◆ GIVEN PASSAGE
>>>

Multiple dispatch again

David Mertz mertz at gnosis.cx
Fri Jan 3 20:04:29 CET 2003


"Samuele Pedroni" <pedronis at bluewin.ch> wrote previously:
|Damian Conway on his method:
|"some languages (e.g. CLOS) take a different approach -- breaking the tie by
|a recount on the inheritance distance of each argument starting from the
|left... In the author's opinion, this approach is appalling...

Where did you find this quote?  I don't think I saw it in the POD, but
maybe I overlooked it.

|If those are the worries then I would go the Dylan route: the applicable
|methods' signatures should be all comparable given the class precedence list
|of the arguments otherwise the dispatch is ambiguous.

I think for Python, both the Perl approach and the Dylan approach are
slightly wrong.  I guess my 'lexicographic_mro()' is essentially the
same as CLOS... which maybe leads back to that whole canard/thread about
Python being a Lisp dialect :-).

<<<

◆ JOBS
A) Answer these questions from the mailing list post above:
(i) In the quote from Damian Conway, which language is named as taking a different approach?
(ii) Which route does Samuele Pedroni say he would go?
(iii) What does David Mertz say his 'lexicographic_mro()' is essentially the same as?
B) Based on the mailing list post above, does each statement agree with it? Answer yes or no, and quote the words that decide it.
(i) The post was sent on a Friday.
(ii) Mertz thinks the Dylan approach is exactly right for Python.
(iii) Mertz is sure he saw the quote in the POD.
C) Translate this sentence from the mailing list post above into Spanish: "I think for Python, both the Perl approach and the Dylan approach are slightly wrong."

◆ RECORDED DATA
>>>

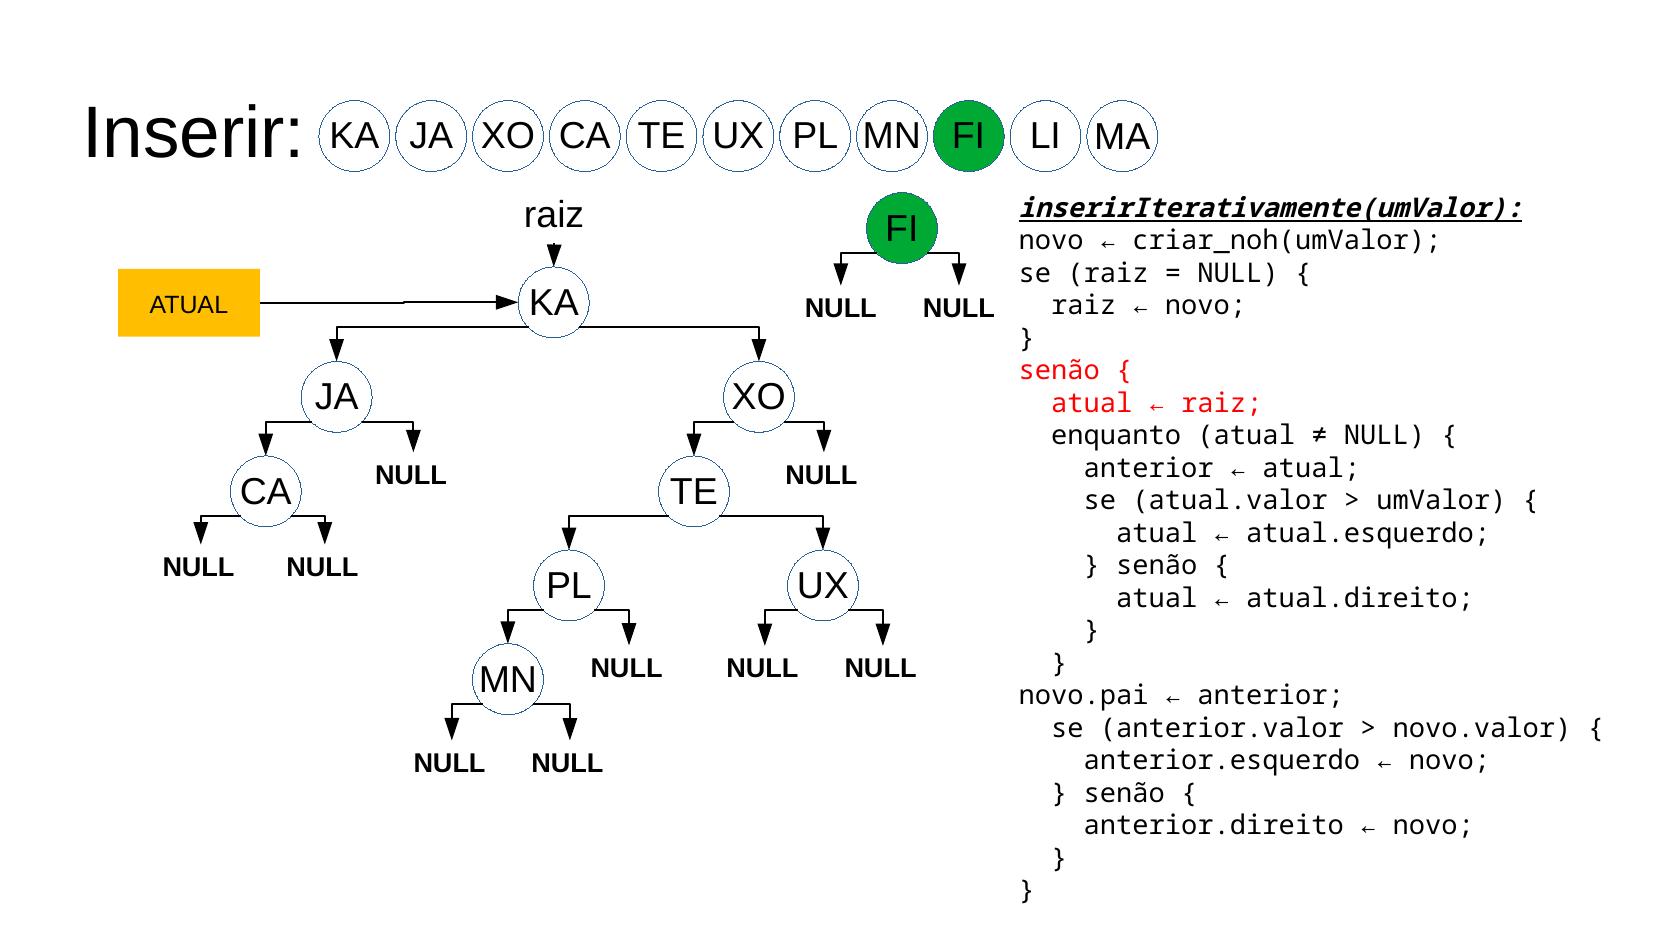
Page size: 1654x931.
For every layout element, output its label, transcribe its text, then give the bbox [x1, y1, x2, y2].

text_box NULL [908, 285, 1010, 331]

<<<

◆ SOLUTIONS BELOW
A)
(i) CLOS
(ii) The Dylan route
(iii) CLOS

B)
(i) Yes: "Fri Jan 3 20:04:29 CET 2003"
(ii) No: "I think for Python, both the Perl approach and the Dylan approach are slightly wrong."
(iii) No: "I don't think I saw it in the POD, but maybe I overlooked it."

C) Creo que, para Python, tanto el enfoque de Perl como el enfoque de Dylan están ligeramente equivocados.